Selected excerpt
________

Improving Representation

Published by Joel K. Lefkowitz on

Does this seem fair to you? Since the last census, New York’s population grew by 700,000 more people than Montana’s. But under current procedures, New York will lose a seat in the House of Representatives and Montana will gain one.

New York will have 26 representatives, the fewest in the last 200 years. Montana will have two representatives, one per 540,000 people. At that ratio, New York’s population would merit 37 seats, an increase of 10. But unless Congress makes changes, instead of gaining seats, New York (and six others states) will lose a seat.

Why? Because of three political decisions made long ago: changing the apportionment formula; Republican manipulation of statehood; and freezing the House of Representatives at 435 seats.

The first apportionment formula led to the first veto. President George Washington vetoed only one bill in his first term, the 1792 apportionment. Thomas Jefferson showed that “instead of a single common ratio or divisor, as prescribed by the Constitution, the bill has applied two.” In the current reapportionment, Montana has a divisor of 500,000 compared to 750,000 for New York. Washington and Jefferson considered that unconstitutional.

Congress used Jefferson’s reapportionment formula for the first 50 years, followed by methods proposed by Alexander Hamilton and Daniel Webster. Since the 1940s, reapportionment has used a complicated formula based on the geometric mean, more biased toward small-population states than any method used previously. The Supreme Court upheld the current formula, justifying it with comparison to two methods — both even more biased toward small population states — that have never been used.

Different reapportionment methods could change Electoral College results. In 2000, Al Gore would have gained one electoral vote with Webster’s method, two with Hamilton’s (tying the Electoral College), and four with Jefferson’s, winning both the electoral as well as the popular vote.

________

From the article on House apportionment, copy the passage that begins with the words "New York will have" and ends with "lose a seat.".

________

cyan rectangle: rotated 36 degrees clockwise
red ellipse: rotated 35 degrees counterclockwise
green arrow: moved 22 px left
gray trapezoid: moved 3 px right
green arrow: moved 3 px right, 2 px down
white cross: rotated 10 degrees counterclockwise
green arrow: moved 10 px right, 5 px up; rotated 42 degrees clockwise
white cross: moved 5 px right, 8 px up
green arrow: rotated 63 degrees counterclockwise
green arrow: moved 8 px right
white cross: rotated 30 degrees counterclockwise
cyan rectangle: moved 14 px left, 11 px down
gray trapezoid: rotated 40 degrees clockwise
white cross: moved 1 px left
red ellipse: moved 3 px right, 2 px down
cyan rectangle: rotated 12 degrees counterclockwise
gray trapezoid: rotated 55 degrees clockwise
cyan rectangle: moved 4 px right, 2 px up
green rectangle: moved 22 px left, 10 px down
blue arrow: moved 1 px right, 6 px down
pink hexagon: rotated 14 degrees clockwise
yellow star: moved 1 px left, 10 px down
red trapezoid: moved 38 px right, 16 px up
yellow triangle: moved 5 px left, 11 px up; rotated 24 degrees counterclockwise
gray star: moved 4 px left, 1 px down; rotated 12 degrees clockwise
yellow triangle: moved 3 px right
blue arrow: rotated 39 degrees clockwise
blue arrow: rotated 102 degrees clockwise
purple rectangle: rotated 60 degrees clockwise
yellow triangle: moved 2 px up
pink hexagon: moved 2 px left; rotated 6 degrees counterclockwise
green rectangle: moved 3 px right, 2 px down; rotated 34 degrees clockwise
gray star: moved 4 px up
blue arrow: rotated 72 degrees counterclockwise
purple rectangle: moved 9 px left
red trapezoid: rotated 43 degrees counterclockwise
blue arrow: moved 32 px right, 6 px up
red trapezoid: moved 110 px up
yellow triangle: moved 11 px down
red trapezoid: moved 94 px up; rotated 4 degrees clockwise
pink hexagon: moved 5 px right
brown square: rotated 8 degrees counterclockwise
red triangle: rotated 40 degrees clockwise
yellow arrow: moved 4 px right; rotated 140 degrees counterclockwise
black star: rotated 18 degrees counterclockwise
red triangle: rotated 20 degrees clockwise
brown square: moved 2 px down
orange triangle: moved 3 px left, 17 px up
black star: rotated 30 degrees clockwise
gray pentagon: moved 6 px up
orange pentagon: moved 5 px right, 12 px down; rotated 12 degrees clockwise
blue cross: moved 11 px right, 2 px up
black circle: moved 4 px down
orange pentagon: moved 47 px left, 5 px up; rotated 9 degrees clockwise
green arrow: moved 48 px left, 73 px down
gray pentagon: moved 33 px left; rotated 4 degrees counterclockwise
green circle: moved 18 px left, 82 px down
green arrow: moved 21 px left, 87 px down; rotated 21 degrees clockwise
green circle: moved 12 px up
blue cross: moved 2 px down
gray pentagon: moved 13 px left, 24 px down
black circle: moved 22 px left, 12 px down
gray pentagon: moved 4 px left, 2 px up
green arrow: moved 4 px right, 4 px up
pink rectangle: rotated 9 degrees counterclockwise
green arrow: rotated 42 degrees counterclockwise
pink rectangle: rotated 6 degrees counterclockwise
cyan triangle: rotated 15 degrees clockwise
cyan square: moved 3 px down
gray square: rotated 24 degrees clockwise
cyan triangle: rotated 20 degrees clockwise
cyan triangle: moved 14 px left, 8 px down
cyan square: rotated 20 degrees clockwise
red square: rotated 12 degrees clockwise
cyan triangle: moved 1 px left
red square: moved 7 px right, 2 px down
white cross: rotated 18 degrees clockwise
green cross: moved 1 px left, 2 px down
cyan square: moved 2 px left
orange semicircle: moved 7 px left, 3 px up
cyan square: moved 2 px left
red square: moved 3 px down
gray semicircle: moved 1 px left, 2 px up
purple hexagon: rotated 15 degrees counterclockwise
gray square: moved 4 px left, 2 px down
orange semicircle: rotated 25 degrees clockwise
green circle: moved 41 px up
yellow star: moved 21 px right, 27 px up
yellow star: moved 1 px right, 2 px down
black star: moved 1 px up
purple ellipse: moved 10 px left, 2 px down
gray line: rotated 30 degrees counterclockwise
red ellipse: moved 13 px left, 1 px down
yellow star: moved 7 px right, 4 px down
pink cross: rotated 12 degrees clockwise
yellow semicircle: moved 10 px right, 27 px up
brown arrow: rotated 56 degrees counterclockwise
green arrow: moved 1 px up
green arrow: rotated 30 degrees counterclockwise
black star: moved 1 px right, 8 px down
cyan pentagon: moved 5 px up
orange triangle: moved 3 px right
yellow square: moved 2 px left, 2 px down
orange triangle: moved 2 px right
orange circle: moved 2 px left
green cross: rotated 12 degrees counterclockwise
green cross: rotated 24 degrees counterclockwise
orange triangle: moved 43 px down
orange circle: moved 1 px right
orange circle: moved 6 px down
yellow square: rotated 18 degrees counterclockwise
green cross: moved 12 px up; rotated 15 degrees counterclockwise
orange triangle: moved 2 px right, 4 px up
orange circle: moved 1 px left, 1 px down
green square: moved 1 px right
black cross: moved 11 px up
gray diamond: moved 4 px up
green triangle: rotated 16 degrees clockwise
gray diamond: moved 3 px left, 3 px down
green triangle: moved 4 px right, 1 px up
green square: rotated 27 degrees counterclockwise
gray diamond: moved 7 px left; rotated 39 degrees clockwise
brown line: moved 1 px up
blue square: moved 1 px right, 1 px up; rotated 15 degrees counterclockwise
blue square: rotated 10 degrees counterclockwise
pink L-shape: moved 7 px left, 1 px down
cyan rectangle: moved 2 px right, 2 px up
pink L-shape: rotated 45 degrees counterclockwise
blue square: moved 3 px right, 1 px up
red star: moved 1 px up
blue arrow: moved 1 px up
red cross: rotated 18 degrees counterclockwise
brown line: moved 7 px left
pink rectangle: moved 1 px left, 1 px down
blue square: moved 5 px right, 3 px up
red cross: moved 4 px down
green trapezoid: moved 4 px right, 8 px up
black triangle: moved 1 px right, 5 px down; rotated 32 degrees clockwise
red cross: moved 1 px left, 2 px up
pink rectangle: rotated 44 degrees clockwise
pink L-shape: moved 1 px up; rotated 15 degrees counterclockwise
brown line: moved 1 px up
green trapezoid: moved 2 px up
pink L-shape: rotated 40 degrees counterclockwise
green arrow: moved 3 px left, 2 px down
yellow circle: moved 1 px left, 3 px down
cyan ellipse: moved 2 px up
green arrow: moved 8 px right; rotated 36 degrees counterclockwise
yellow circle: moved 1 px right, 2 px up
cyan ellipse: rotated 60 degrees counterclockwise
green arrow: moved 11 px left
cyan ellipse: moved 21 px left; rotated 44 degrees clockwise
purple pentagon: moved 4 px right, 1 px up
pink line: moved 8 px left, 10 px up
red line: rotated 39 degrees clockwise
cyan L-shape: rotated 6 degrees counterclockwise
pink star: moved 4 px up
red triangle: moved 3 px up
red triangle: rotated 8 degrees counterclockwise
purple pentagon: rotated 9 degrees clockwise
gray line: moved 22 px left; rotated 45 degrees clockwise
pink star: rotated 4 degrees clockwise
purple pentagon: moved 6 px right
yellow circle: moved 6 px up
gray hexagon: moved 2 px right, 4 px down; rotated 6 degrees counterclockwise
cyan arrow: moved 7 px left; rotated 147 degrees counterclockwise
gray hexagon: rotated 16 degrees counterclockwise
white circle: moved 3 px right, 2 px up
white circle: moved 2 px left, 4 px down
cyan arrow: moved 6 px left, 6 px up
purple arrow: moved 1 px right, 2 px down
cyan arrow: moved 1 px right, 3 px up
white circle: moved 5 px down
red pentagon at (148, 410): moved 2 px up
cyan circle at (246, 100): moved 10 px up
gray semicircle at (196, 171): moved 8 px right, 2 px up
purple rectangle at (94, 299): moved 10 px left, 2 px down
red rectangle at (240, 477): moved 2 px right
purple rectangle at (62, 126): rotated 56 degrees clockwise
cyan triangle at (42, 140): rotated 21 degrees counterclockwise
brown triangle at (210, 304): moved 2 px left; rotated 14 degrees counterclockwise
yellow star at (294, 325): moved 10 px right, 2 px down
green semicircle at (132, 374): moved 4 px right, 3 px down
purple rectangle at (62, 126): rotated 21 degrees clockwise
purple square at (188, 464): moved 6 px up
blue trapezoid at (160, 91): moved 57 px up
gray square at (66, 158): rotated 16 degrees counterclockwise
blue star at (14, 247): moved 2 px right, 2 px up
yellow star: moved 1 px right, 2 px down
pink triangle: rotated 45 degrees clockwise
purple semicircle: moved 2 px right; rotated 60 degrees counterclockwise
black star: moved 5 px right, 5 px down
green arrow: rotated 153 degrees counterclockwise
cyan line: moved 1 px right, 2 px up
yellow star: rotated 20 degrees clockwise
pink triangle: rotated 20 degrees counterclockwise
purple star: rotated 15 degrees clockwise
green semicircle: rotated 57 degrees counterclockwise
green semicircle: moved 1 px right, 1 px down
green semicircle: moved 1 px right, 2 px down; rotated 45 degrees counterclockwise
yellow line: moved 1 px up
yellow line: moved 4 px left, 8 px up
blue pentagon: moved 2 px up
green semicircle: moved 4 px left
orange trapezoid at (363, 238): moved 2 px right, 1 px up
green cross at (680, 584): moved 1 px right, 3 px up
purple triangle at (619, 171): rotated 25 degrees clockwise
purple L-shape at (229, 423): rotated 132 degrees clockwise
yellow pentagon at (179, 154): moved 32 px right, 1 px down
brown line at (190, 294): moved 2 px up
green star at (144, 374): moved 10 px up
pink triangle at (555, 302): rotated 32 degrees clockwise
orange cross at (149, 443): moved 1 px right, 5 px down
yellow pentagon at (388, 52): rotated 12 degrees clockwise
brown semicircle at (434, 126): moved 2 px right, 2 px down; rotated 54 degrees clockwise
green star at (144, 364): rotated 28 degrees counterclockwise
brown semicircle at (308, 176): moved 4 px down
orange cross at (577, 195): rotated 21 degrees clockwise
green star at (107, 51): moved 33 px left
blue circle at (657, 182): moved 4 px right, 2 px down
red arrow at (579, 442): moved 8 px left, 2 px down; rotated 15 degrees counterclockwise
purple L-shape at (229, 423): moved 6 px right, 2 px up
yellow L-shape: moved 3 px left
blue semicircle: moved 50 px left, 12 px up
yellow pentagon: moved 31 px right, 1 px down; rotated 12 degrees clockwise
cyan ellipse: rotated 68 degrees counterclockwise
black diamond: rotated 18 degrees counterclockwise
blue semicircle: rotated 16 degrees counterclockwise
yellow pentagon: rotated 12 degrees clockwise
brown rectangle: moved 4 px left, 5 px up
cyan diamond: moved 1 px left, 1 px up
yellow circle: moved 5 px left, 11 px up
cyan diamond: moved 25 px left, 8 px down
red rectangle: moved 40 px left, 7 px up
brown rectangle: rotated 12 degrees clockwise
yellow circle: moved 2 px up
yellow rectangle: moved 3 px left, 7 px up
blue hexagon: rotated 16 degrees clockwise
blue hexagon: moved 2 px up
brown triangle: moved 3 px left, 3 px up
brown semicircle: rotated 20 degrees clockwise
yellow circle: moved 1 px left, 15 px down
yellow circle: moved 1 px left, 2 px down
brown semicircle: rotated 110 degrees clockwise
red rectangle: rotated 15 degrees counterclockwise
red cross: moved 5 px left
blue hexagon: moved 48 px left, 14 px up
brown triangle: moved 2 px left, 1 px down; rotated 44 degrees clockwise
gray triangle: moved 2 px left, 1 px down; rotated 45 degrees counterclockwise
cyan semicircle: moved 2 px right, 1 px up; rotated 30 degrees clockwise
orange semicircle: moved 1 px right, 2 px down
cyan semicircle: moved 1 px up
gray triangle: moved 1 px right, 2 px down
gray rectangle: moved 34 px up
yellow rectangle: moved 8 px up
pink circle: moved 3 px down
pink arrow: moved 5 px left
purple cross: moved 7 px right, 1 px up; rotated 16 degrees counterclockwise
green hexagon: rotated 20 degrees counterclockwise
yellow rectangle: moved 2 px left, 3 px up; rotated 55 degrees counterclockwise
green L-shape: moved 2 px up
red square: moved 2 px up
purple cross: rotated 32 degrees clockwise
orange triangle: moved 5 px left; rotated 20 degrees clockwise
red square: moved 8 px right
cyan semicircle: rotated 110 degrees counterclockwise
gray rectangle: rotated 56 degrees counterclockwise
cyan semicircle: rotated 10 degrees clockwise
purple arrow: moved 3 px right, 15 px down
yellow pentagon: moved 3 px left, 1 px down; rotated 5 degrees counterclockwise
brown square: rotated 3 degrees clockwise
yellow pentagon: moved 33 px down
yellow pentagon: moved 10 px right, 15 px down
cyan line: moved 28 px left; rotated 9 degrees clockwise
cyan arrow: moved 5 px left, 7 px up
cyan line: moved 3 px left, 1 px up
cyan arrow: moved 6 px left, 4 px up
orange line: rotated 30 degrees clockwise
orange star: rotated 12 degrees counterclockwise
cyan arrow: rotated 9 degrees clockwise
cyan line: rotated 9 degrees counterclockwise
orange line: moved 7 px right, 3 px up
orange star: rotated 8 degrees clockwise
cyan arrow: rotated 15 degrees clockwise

________

Result
New York will have 26 representatives, the fewest in the last 200 years. Montana will have two representatives, one per 540,000 people. At that ratio, New York’s population would merit 37 seats, an increase of 10. But unless Congress makes changes, instead of gaining seats, New York (and six others states) will lose a seat.